Refactoring the image canvas and context-menu significantly simplified the codebase and seemed like such an obvious no-brainer that I couldn't understand how it had been overlooked. Similarly, combining the best parts of the thumbnail-generation routines led to a cleaner design - the cache paths were unified, the brittleness was eliminated, and little discrepancies between the parallel implementations were unified. After re-working the code from top-to-bottom, I've become much more comfortable working with Qt and also feel a sense of ownership of the code which had before been lacking.
At the end of all this, I have a pretty nice image viewer:
Can you imagine standing there? I've tried to imitate the cave paintings, outlining an aurochs, a wild horse, a deer - and despite how deceptively simple these paintings are, I could never come remotely close to their vitality, their living-ness.

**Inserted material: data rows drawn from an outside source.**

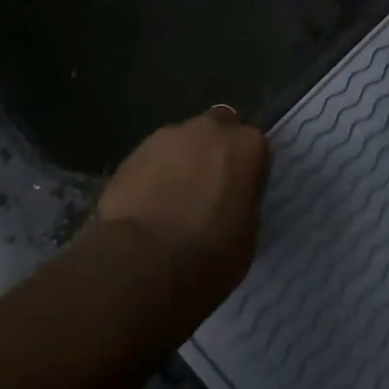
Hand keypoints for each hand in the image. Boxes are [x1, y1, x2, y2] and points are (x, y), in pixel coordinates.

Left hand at [95, 108, 271, 305]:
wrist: (143, 261)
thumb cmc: (210, 255)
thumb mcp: (248, 234)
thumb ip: (242, 202)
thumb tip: (231, 200)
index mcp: (248, 146)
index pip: (254, 144)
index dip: (247, 167)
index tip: (240, 191)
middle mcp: (210, 129)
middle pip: (219, 128)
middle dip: (215, 148)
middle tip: (209, 186)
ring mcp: (168, 135)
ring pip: (183, 140)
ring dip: (183, 160)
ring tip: (173, 199)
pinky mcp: (133, 150)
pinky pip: (153, 157)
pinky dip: (154, 173)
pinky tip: (148, 204)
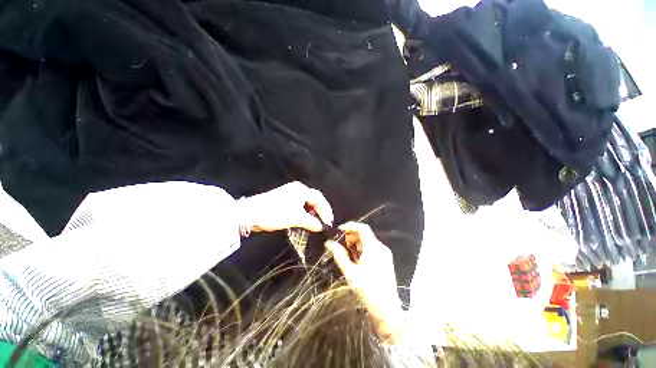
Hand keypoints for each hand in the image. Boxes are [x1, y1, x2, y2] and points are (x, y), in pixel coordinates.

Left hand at [239, 181, 333, 232]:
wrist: (250, 213)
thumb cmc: (276, 213)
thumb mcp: (296, 218)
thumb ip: (311, 222)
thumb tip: (320, 226)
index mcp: (301, 190)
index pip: (319, 198)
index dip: (326, 210)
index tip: (329, 222)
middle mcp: (296, 189)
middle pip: (313, 200)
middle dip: (319, 211)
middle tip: (324, 223)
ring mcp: (288, 194)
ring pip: (305, 203)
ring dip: (311, 213)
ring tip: (314, 223)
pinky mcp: (282, 200)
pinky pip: (298, 206)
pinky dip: (303, 213)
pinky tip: (303, 221)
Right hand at [326, 222, 404, 342]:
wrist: (387, 310)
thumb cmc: (368, 291)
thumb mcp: (350, 273)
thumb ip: (339, 256)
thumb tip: (329, 243)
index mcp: (373, 248)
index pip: (362, 228)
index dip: (350, 226)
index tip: (339, 230)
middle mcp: (381, 248)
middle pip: (365, 234)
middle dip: (351, 237)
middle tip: (342, 246)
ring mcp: (384, 254)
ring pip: (367, 241)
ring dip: (356, 244)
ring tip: (348, 255)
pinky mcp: (385, 260)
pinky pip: (372, 249)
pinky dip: (362, 250)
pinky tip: (356, 260)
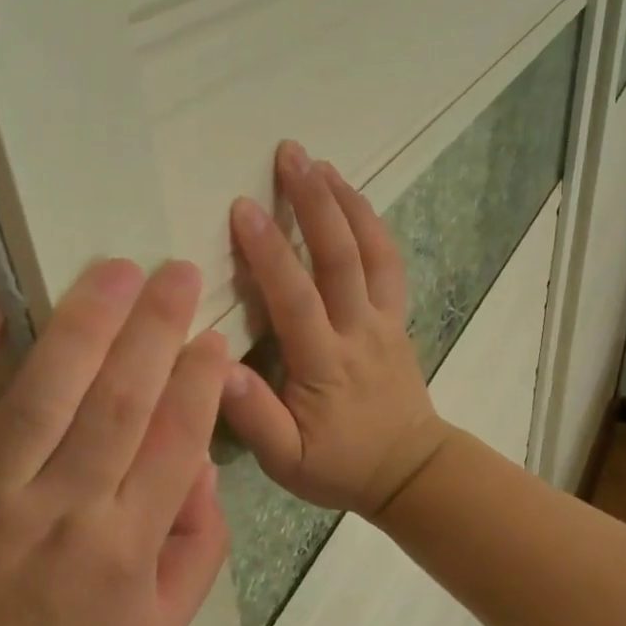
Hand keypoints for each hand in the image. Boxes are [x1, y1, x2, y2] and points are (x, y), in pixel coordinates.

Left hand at [0, 260, 232, 625]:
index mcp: (122, 549)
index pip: (175, 445)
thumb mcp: (159, 623)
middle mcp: (59, 512)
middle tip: (178, 273)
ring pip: (42, 395)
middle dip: (156, 331)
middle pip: (118, 406)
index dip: (200, 383)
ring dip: (82, 326)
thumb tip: (205, 460)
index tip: (215, 334)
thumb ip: (202, 545)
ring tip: (116, 272)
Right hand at [223, 140, 451, 517]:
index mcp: (325, 363)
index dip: (269, 250)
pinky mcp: (398, 319)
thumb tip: (215, 368)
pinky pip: (390, 265)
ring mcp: (384, 321)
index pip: (295, 297)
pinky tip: (355, 200)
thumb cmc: (340, 466)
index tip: (243, 207)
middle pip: (340, 256)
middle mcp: (359, 330)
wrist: (410, 471)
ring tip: (322, 162)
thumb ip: (253, 418)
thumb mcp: (287, 462)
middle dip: (314, 201)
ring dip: (347, 203)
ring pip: (372, 252)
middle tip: (290, 154)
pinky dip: (374, 227)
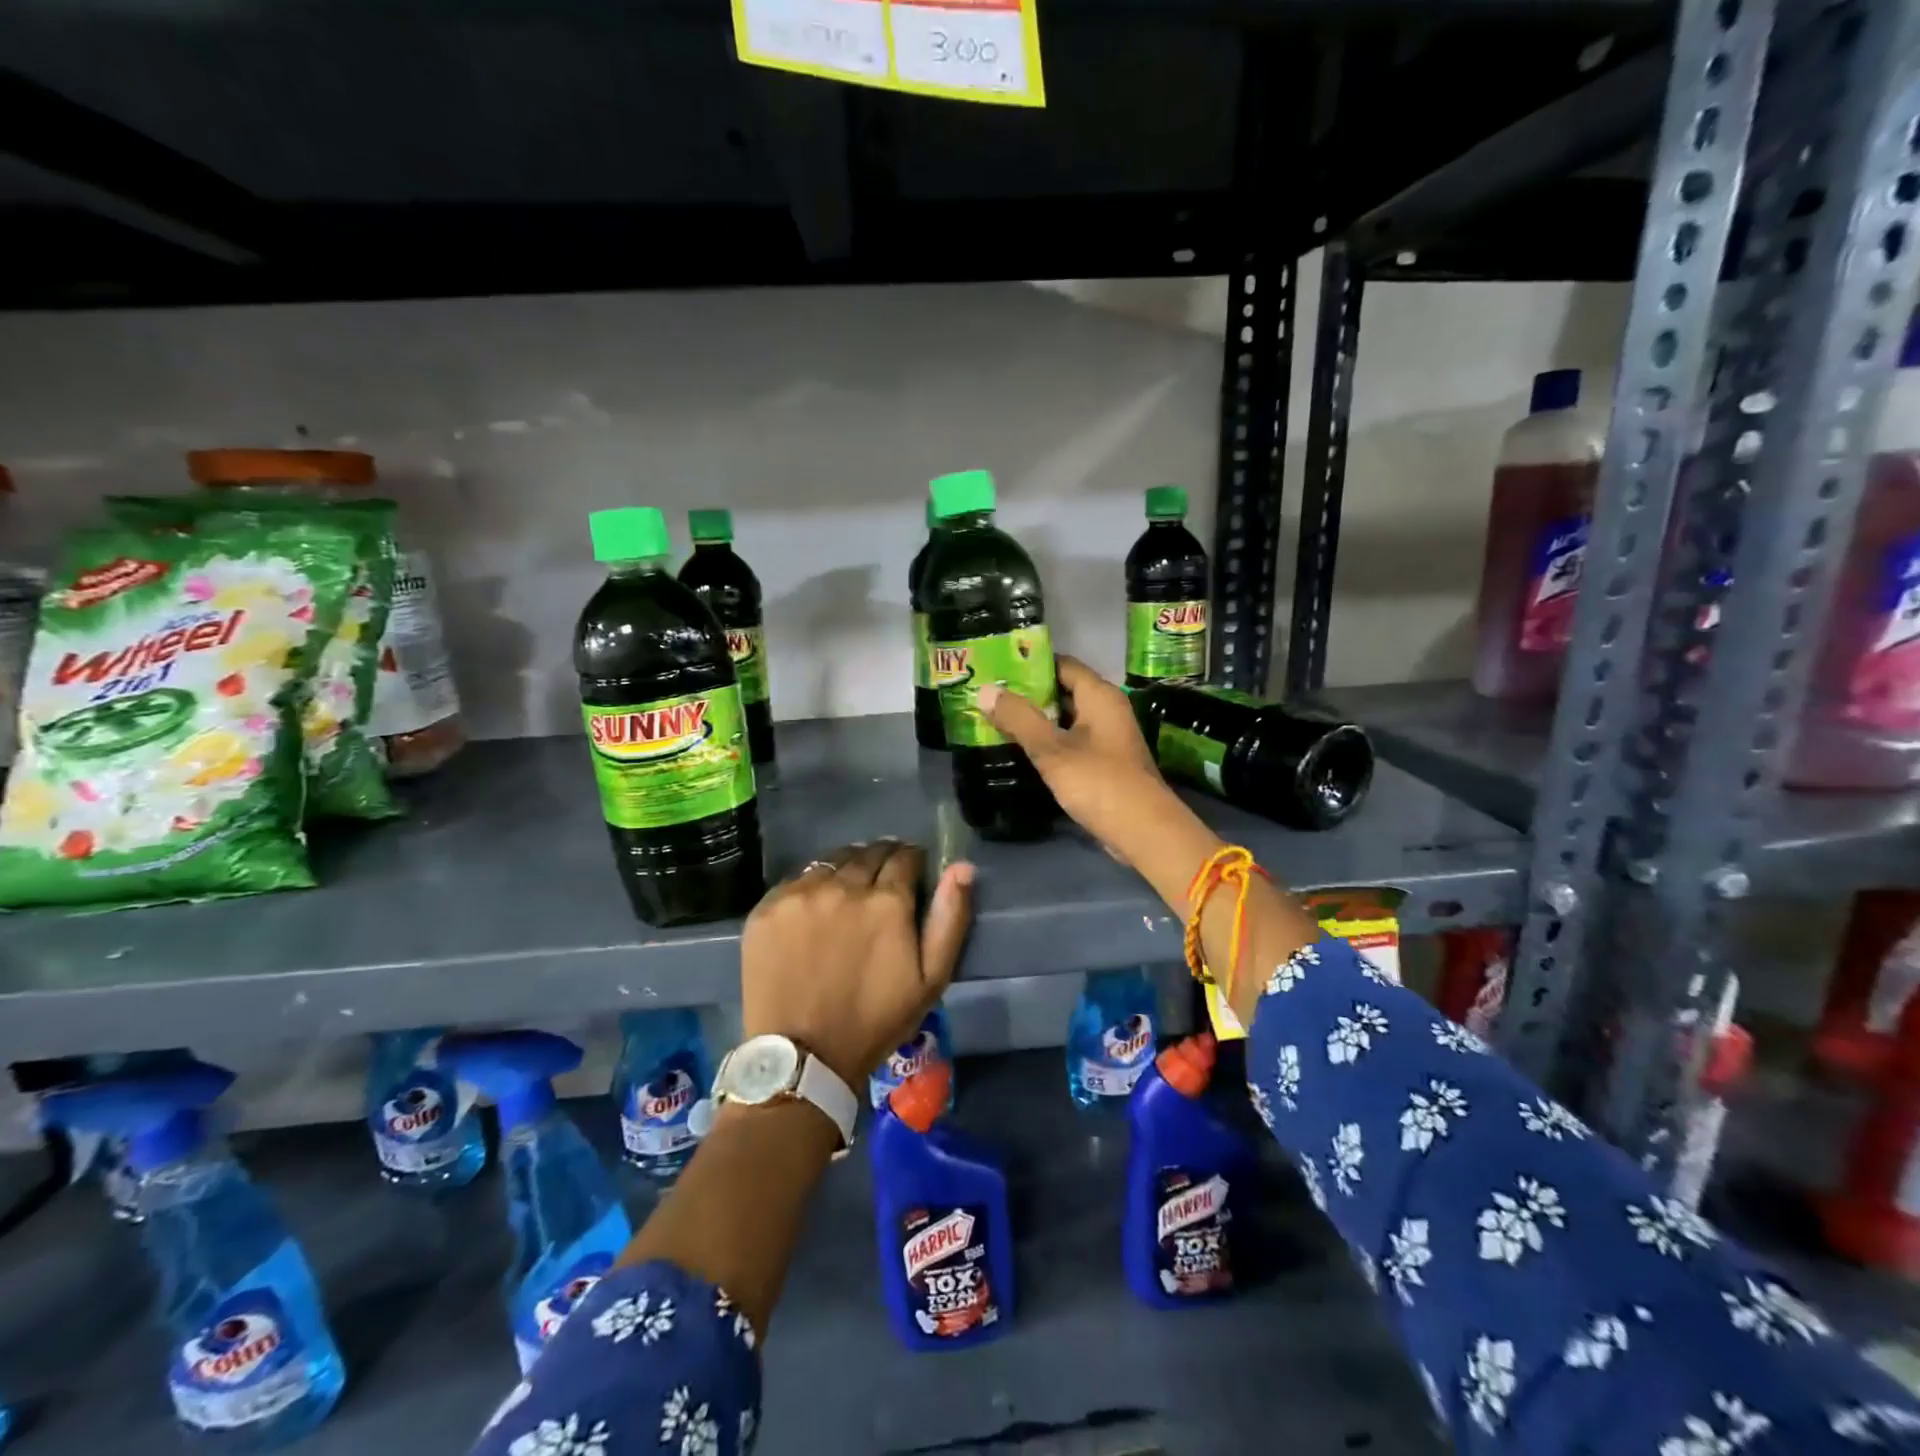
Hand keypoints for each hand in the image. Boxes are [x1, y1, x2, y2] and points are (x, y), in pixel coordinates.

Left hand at [739, 841, 973, 1089]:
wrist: (803, 1057)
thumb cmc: (875, 1021)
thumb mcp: (931, 979)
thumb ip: (950, 917)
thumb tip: (962, 867)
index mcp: (887, 901)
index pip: (905, 857)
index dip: (912, 861)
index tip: (912, 872)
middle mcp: (844, 886)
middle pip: (867, 853)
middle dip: (880, 860)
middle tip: (880, 881)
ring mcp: (801, 894)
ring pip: (831, 862)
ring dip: (845, 868)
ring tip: (847, 892)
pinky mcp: (768, 907)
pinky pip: (796, 880)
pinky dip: (811, 887)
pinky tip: (813, 910)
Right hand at [979, 656, 1196, 869]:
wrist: (1143, 831)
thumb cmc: (1099, 782)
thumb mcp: (1052, 749)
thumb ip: (1018, 719)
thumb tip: (984, 690)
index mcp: (1100, 696)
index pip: (1062, 664)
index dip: (1030, 663)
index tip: (997, 667)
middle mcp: (1107, 710)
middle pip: (1063, 690)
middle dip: (1028, 693)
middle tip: (990, 694)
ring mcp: (1107, 737)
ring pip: (1065, 718)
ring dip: (1036, 719)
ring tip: (997, 718)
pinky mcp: (1105, 762)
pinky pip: (1071, 741)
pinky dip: (1049, 741)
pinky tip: (1022, 748)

What I've come to see is that AI can be used to get off-the-ground quickly, whether it's helping to understand literature, or writing a working image viewer using an unfamiliar toolkit. But as I worked with GPT I could feel it driving to impart to me a feeling of confidence, assurance, proficiency - and this is where it fell apart. The sense of mastery is illusory, despite GPT's reassurances. It is performative - GPT is doing all the work, but continually telling me things like "you're on the right track now" (emphasis mine, in this case), "this is no longer a toy image viewer, you've built a production-grade image viewer" (emphasis GPT!). The image viewer GPT made was objectively barely-working shit riddled with fundamental design flaws. It displayed images, though, and for me that was enough to get started.
Overall I had an impression I had just witnessed a piece of theater. Looking behind the curtain, I see that the scenery I'd been admiring is merely an approximation of the real. The trees just painted cardboard, incapable of bearing fruit, as that is the sole province of God and His creatures.
For so I created them free and free they must remain.